■ **EXERCISE DESCRIPTION**
Pictures excluded, reproduce exactly the lines below from the one with "Este tipo de" through the one with "Vertaile kelloja", both included.

■ **INFORMATION SUPPLIED**
+---+

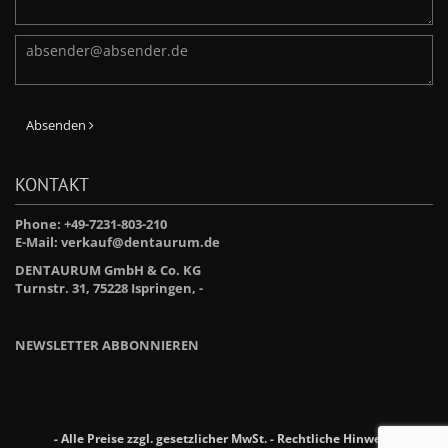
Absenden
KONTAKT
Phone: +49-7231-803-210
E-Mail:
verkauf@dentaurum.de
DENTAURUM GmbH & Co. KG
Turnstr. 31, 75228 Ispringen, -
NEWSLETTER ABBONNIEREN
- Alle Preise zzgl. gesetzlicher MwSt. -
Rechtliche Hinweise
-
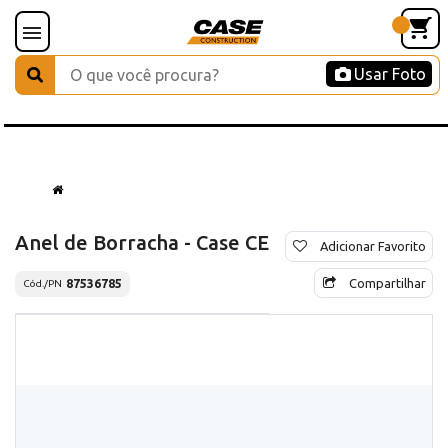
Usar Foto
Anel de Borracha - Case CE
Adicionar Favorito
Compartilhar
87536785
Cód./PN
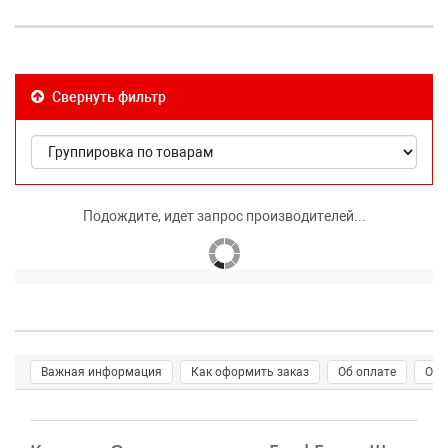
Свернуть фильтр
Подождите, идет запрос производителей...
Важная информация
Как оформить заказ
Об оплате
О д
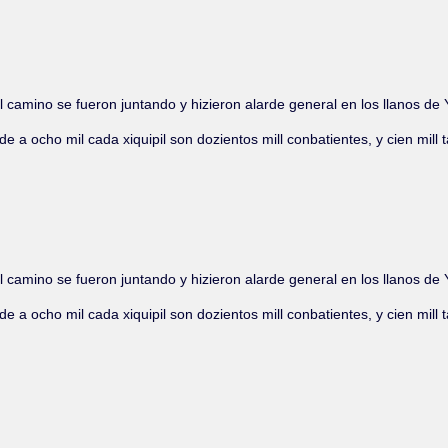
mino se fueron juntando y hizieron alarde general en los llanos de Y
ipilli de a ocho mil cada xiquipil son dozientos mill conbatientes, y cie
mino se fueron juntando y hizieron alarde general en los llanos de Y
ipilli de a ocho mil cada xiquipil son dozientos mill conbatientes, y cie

+---+

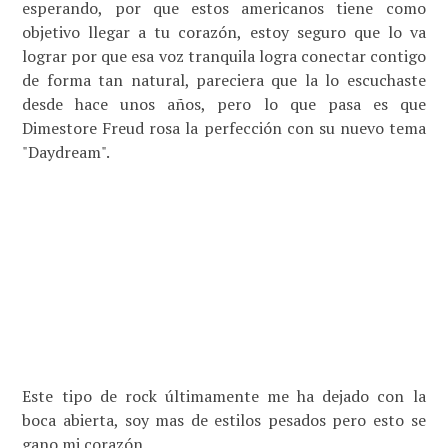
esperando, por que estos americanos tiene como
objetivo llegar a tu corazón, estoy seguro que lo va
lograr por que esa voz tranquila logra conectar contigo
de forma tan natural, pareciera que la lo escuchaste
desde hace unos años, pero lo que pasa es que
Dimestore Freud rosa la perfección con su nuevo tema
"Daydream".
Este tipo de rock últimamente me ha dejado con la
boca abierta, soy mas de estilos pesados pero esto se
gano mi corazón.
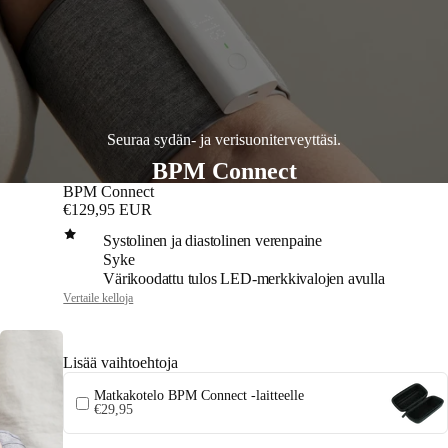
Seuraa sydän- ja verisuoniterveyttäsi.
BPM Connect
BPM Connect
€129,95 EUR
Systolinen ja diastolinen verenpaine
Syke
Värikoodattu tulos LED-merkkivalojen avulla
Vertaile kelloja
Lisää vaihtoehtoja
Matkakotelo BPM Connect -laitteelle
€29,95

+---+

■ **THE COMPLETED TASK**
Este tipo de rock últimamente me ha dejado con la
boca abierta, soy mas de estilos pesados pero esto se
gano mi corazón.
Seuraa sydän- ja verisuoniterveyttäsi.
BPM Connect
BPM Connect
€129,95 EUR
Systolinen ja diastolinen verenpaine
Syke
Värikoodattu tulos LED-merkkivalojen avulla
Vertaile kelloja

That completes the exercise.